**Task requirements**. Each entry is to be output as written, so that none is missing.

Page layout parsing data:
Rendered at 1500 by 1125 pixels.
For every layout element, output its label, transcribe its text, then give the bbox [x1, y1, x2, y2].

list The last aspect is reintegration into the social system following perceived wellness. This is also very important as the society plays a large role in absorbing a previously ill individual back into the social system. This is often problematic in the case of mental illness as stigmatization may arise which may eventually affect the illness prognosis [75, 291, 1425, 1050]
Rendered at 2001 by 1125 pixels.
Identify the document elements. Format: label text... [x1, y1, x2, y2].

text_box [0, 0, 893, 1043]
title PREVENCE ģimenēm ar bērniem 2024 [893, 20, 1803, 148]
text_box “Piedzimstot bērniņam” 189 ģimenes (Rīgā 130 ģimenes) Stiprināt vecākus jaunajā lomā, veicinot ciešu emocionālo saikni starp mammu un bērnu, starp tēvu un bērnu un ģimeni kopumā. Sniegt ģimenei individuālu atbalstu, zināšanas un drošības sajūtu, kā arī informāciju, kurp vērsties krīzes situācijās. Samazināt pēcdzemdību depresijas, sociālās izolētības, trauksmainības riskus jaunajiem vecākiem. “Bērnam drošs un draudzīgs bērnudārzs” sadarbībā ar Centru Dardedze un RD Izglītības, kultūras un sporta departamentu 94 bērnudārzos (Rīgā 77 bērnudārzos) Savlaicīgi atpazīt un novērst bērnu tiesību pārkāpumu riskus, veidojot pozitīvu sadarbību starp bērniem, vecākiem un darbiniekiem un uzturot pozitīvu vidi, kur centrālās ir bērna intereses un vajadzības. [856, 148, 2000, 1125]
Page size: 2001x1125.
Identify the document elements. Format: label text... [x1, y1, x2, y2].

**Response to the task**.
Rendered at 1500 by 1125 pixels.
For every layout element, output its label, transcribe its text, then give the bbox [x1, y1, x2, y2].

list The last aspect is reintegration into the social system following perceived wellness. This is also very important as the society plays a large role in absorbing a previously ill individual back into the social system. This is often problematic in the case of mental illness as stigmatization may arise which may eventually affect the illness prognosis [75, 291, 1425, 1050]
Rendered at 2001 by 1125 pixels.
Identify the document elements. Format: label text... [x1, y1, x2, y2].

text_box [0, 0, 893, 1043]
title PREVENCE ģimenēm ar bērniem 2024 [893, 20, 1803, 148]
text_box “Piedzimstot bērniņam” 189 ģimenes (Rīgā 130 ģimenes) Stiprināt vecākus jaunajā lomā, veicinot ciešu emocionālo saikni starp mammu un bērnu, starp tēvu un bērnu un ģimeni kopumā. Sniegt ģimenei individuālu atbalstu, zināšanas un drošības sajūtu, kā arī informāciju, kurp vērsties krīzes situācijās. Samazināt pēcdzemdību depresijas, sociālās izolētības, trauksmainības riskus jaunajiem vecākiem. “Bērnam drošs un draudzīgs bērnudārzs” sadarbībā ar Centru Dardedze un RD Izglītības, kultūras un sporta departamentu 94 bērnudārzos (Rīgā 77 bērnudārzos) Savlaicīgi atpazīt un novērst bērnu tiesību pārkāpumu riskus, veidojot pozitīvu sadarbību starp bērniem, vecākiem un darbiniekiem un uzturot pozitīvu vidi, kur centrālās ir bērna intereses un vajadzības. [856, 148, 2000, 1125]
Page size: 2001x1125.
Identify the document elements. Format: label text... [x1, y1, x2, y2].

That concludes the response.